Liu Yuhong, Wang Shasha, Shen Lingxun, Xu Yulan
Department of Immunology and Rheumatology, Union Hospital, Tongji Medical College, Huazhong University of Science and Technology, Wuhan 430022, China.
J Huazhong Univ Sci Technolog Med Sci. 2010 Dec;30(6):741-5. doi: 10.1007/s11596-010-0650-y. Epub 2010 Dec 22.
The present study examined the functional profile of dendritic cells (DCs) in patients with rheumatoid arthritis (RA) and the effects of simvastatin on the function of DCs. A total of 40 patients who was recently diagnosed as having RA were equally assigned to two groups: the routine treatment group (group R) and the routine treatment plus simvastatin group (group R+S). Twenty healthy individuals served as control. The peripheral blood mononuclear cells (PBMCs) were isolated before and 4 weeks after the treatment and then cultured with interleukin-4 (IL-4) and granulocyte-macrophage colony stimulatory factor (GM-CSF) to prepare mature DCs. The expression of co-stimulating factor CD86 on the surface of DCs was assessed by flow cytometry. And the stimulating capacity of DCs was measured by mixed lymphocyte reaction (MLR). The contents of cytokines in culture supernatants of DCs in MLR were detected by ELISA. Blood lipids and high-sensitivity C-reactive protein (hs-CRP) were detected. The relationship between the expression of CD86 and the blood CRP level was also investigated. The results showed that, as compared with the control group, the CD86 expression and the level of cytokines secreted by DCs were significantly increased in RA patients and greater stimulating capacity of DCs in MLR was demonstrated in RA patients. T lymphocytes in MLR secreted higher levels of proinflammatory cytokines (IL-2, IL-17, TNF-α and INF-γ) and lower level of anti-inflammation cytokine (IL-10). The function of DCs was markedly weakened and the level of hs-CRP and low-density lipoprotein was substantially lowered in group R+S in comparison to group R. The CD86 expression was positively correlated with hs-CRP. It was concluded that DCs in RA are highly activated and DC-initiated immune reaction may play an important role in the pathogenesis of RA. Simvastatin administration can significantly inhibit the DCs function and reduce the level of hs-CRP, indicating the suppression on inflammatory reaction may be one of the mechanisms by which simvastatin exerts its effect in treating RA.

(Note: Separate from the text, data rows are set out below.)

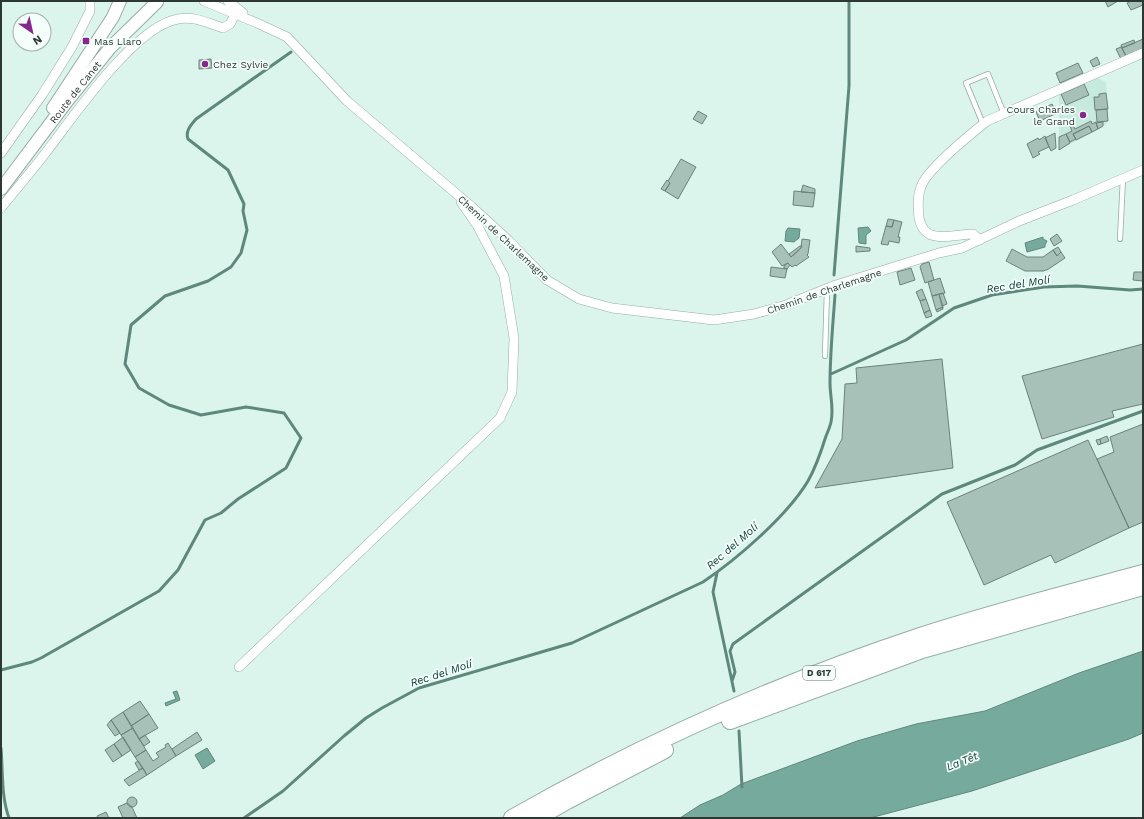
<svg xmlns="http://www.w3.org/2000/svg" width="1144" height="819" viewBox="0 0 1144 819" font-family="'Work Sans',sans-serif">
  <style>
    .built { fill: #c7eadf }
    .water { fill: #75aa9c; stroke: #5f887d }
    .lines { fill: none; stroke-linecap: round; stroke-linejoin: round }
    .stream { stroke: #5f887d; stroke-width: 3 }
    .building { fill: #a7c0b8; stroke: #6a827b }
    .lane-casing { stroke: #94ada5; stroke-width: 6 }
    .street-casing { stroke: #94ada5; stroke-width: 10 }
    .secondary-casing { stroke: #94ada5; stroke-width: 14 }
    .highway-casing { stroke: #94ada5; stroke-width: 18 }
    .lane { stroke: #fff; stroke-width: 4.5 }
    .street { stroke: #fff; stroke-width: 9 }
    .secondary { stroke: #fff; stroke-width: 12 }
    .highway { stroke: #fff; stroke-width: 16 }
    .poi-dot { fill: #87268f; stroke: #f4fefb; stroke-width: 1.5 }
    .labels { text-anchor: middle; stroke-width: 3.5; stroke-linejoin: round; paint-order: stroke }
    .shield { fill: #f4fefb; stroke: #697370; stroke-width: 1 }
    .shield-label { font-size: 9px; font-weight: bold; fill: #2d3835 }
    .poi-label { font-size: 10px; fill: #2d3835; stroke: #f4fefb; text-anchor: start }
    .street-label { font-size: 10px; fill: #2d3835; stroke: #f4fefb }
    .water-label { font-size: 11px; font-style: italic; fill: #06392f; stroke: #f4fefb }
  </style>
  <rect width="100%" height="100%" fill="#dbf5ed"/>
  <path class="built" d="M1098,78L1106,82L1108,109H1107L1108,121L1104,126L1059,150V95Z"/>
  <path class="water" d="M868,227L871,231L866,235V244L859,243L858,228Z
    M788,228L800,229L799,238L794,242L785,241L786,231Z
    M1043,237V239L1047,241L1045,245V247L1027,252L1025,243Z
    M1143,651V733L1129,739L972,791L870,818H680L700,805L723,795L741,784L857,741L916,724L985,711L1079,673Z
    M177,691L180,700L166,706L165,703L176,699L173,692Z
    M207,748L215,761L203,769L195,755Z"/>
  <g class="lines">
    <path class="stream" d="M834,275L849,86V1
      M831,374L906,340L954,308L992,295L1044,287L1077,286L1130,290L1143,289
      M717,573L713,592L734,691
      M1,670L32,662L41,658L159,591L178,570L205,520L221,513L238,499L286,468L301,438L284,413L246,407L201,415L169,405L139,388L125,364L131,325L165,296L208,281L231,267L241,253L247,230L243,211L244,204L228,170L188,139C185,131 191,125 196,119L291,52
      M732,681L735,672L730,651L733,644L942,494L1015,465L1037,450L1143,411
      M739,731L742,787
      M1,748C3,772 1,796 9,818
      M244,818L283,791L344,736L366,718L382,708L419,688L572,643L703,582C737,559 787,516 808,481C816,467 821,452 826,436C828,431 830,427 831,422C834,409 830,396 830,383C830,353 833,324 835,295"/>
  </g>
  <path class="building" d="M1105,1H1118L1108,7Z
    M1131,1H1143V5L1131,10L1127,3Z
    M1143,39V48L1126,56L1122,48Z
    M1134,40L1135,43L1122,48L1121,45Z
    M1121,47L1126,56L1121,59L1116,49Z
    M1097,57L1100,64L1093,67L1090,61Z
    M211,59L212,68L199,69V60Z
    M1078,63L1083,73L1060,83L1056,73Z
    M1084,84L1089,95L1066,105L1061,94Z
    M1106,93L1108,109L1095,110L1094,97H1099V94Z
    M1052,104L1057,113L1040,121L1036,112Z
    M1107,109L1108,121L1097,122L1096,110Z
    M698,111L707,116L702,124L693,119Z
    M1091,121L1092,124L1096,122L1098,129L1092,132L1089,126L1073,134L1076,139L1070,142L1066,134L1072,131L1070,126L1073,125L1075,129Z
    M1103,122V126L1098,129L1096,123Z
    M1089,126L1092,132L1076,140L1073,134Z
    M1055,133L1056,148L1051,151L1045,138Z
    M1066,134L1070,143L1059,150V137Z
    M1045,136L1049,147L1038,152L1040,154L1033,158L1027,144L1038,138L1039,140Z
    M681,159L696,167L678,199L665,191L670,183L668,181Z
    M667,180L670,183L665,191L661,189Z
    M803,185L815,189V193L801,192Z
    M794,191L815,193L813,207L793,205Z
    M888,219L894,220L892,227L886,226Z
    M894,220L902,222L898,237H900L899,243L889,241L888,245L881,244L886,226L892,227Z
    M1057,234L1062,241L1054,246L1050,239Z
    M802,239L810,240L808,254L807,255L809,257L796,266L795,265L792,267L788,263L782,266L772,252L781,244L791,257L801,248Z
    M800,246H802L801,248L791,257L789,254Z
    M856,246L870,248V251L856,252Z
    M1058,247L1061,252L1057,256L1053,250Z
    M1012,249L1027,257H1043L1053,250L1057,256L1061,252L1065,258L1047,270H1045L1044,271H1025L1006,261Z
    M929,262L934,280L925,283L920,267L922,264Z
    M788,263L790,265L787,269L784,268V266Z
    M771,267L787,269L785,278L770,276Z
    M911,268L915,280L900,285L897,272Z
    M1134,272H1143V281L1133,280Z
    M940,278L945,293L932,296L928,282Z
    M922,289L926,299L920,301L916,292Z
    M943,293L947,304L942,306L939,294Z
    M939,294L943,307L936,310L932,296Z
    M926,299L930,310L924,313L920,301Z
    M943,307V309L937,312L936,310Z
    M930,310L932,316L926,318L924,313Z
    M1143,344V404L1112,411L1114,417L1042,439L1022,376Z
    M942,359L953,468L815,488L842,439L845,384L857,383L856,368Z
    M1143,424V522L1129,528L1097,459L1114,452L1110,437Z
    M1107,436L1109,441L1101,444L1100,439Z
    M1100,439L1101,444L1098,445L1096,440Z
    M1088,440L1129,528L1055,563L1051,555L984,585L947,502Z
    M140,701L149,714L131,726L123,712Z
    M123,712L133,728L121,735L111,720Z
    M149,714L158,728L139,739L131,726Z
    M111,720L120,733L115,736L107,725Z
    M133,728L146,750L135,757L121,735Z
    M197,732L202,740L176,756L172,749Z
    M145,735L150,742L144,746L139,739Z
    M123,737L131,750L122,756L114,744Z
    M168,743L176,756L147,775L135,757L146,750L153,761L159,757L156,753L166,747L165,745Z
    M114,744L122,756L113,762L105,750Z
    M138,761L143,768L139,770L135,763Z
    M143,768L147,775L129,786L124,780Z
    M127 802a5 5 0 1 1 10 0a5 5 0 1 1-10 0Z
    M127,803L132,807L137,818H123L118,807Z
    M106,812L109,818H98L97,816Z"/>
  <g class="lines">
    <g class="lane-casing">
      <path id="lane" d="M983,124L966,83L988,74L1004,114
        M1120,239L1123,178
        M825,356L827,289"/>
    </g>
    <g class="street-casing">
      <path id="street" d="M204,1L257,23L287,37L347,101L472,207L508,240L547,280L579,299L612,308L714,320L754,314L786,305L836,285L939,253L962,248L1019,221L1073,200L1143,170
        M228,1L243,13
        M1,153L42,95L72,47L90,11V1
        M1,208C16,189 32,171 47,151C74,116 135,26 178,19C196,16 207,23 223,28L230,24L238,9
        M980,240L973,234C962,234 947,238 936,236C926,235 921,227 919,218C918,208 917,197 921,187C926,170 972,133 987,121L1143,53
        M239,667L500,418L512,392L514,338L504,276L477,225L461,202"/>
    </g>
    <g class="secondary-casing">
      <g id="secondary">
        <path d="M53,108L113,17L120,1"/>
        <path id="s1" d="M1,189L68,100L110,48L157,2"/>
      </g>
    </g>
    <g class="highway-casing">
      <path id="highway" d="M730,721L922,650L1143,587
        M512,818C642,744 778,683 920,636C993,612 1068,593 1143,573
        M537,818L567,801L665,750"/>
    </g>
    <use href="#lane" class="lane"/>
    <use href="#street" class="street"/>
    <use href="#secondary" class="secondary"/>
    <use href="#highway" class="highway"/>
  </g>
  <g class="poi-dot">
    <rect x="82" y="37" width="8" height="8" rx="2"/>
    <circle cx="205" cy="64" r="4"/>
    <circle cx="1083" cy="115" r="4"/>
  </g>
  <g class="labels">
    <rect class="shield" x="803" y="666" width="32" height="14" rx="3"/>
    <g class="shield-label">
      <text x="819" y="676">D 617</text>
    </g>
    <g class="poi-label">
      <text x="94" y="45">Mas Llaro</text>
      <text x="213" y="68">Chez Sylvie</text>
      <text x="1075" y="113" text-anchor="end">Cours Charles<tspan x="1075" dy="12">le Grand</tspan></text>
    </g>
    <g class="street-label">
      <text dy="4" stroke="none"><textPath href="#s1" startOffset="122">Route de Canet</textPath></text>
      <text transform="translate(504 238) rotate(43)" y="4">Chemin de Charlemagne</text>
      <text transform="translate(824 291) rotate(-19)" y="4">Chemin de Charlemagne</text>
    </g>
    <g class="water-label">
      <text transform="translate(1018 284) rotate(-9)" y="4">Rec del Molí</text>
      <text transform="translate(732 546) rotate(-41)" y="4">Rec del Molí</text>
      <text transform="translate(441 673) rotate(-18)" y="4">Rec del Molí</text>
      <text transform="translate(962 761) rotate(-22)" y="4">La Têt</text>
    </g>
  </g>
  <rect width="1144" height="819" fill="none" stroke="#2d3835" stroke-width="4"/>
  <g transform="translate(32 32) rotate(146)"><circle r="19" fill="#f4fefb" stroke="#a4afac"/>
  <path d="M0-3L7 15L0 10L-7 15Z" fill="#87268f"/>
  <text y="-6" font-size="11" font-weight="bold" text-anchor="middle" fill="#2d3835">N</text>
  </g>
</svg>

本研究检测了类风湿关节炎(RA)患者树突状细胞(DCs)的功能概况以及辛伐他汀对DCs功能的影响。共有40例近期诊断为RA的患者被平均分为两组:常规治疗组(R组)和常规治疗加辛伐他汀组(R+S组)。20名健康个体作为对照。在治疗前和治疗4周后分离外周血单个核细胞(PBMCs),然后用白细胞介素-4(IL-4)和粒细胞-巨噬细胞集落刺激因子(GM-CSF)培养以制备成熟DCs。通过流式细胞术评估DCs表面共刺激因子CD86的表达。并通过混合淋巴细胞反应(MLR)测量DCs的刺激能力。用ELISA检测MLR中DCs培养上清液中细胞因子的含量。检测血脂和高敏C反应蛋白(hs-CRP)。还研究了CD86表达与血液CRP水平之间的关系。结果显示,与对照组相比,RA患者DCs的CD86表达和分泌的细胞因子水平显著增加,并且在RA患者中证明了DCs在MLR中的刺激能力更强。MLR中的T淋巴细胞分泌更高水平的促炎细胞因子(IL-2、IL-17、TNF-α和INF-γ)和更低水平的抗炎细胞因子(IL-10)。与R组相比,R+S组DCs的功能明显减弱,hs-CRP和低密度脂蛋白水平大幅降低。CD86表达与hs-CRP呈正相关。得出结论,RA中的DCs被高度激活,DC启动的免疫反应可能在RA的发病机制中起重要作用。给予辛伐他汀可显著抑制DCs功能并降低hs-CRP水平,表明对炎症反应的抑制可能是辛伐他汀发挥治疗RA作用的机制之一。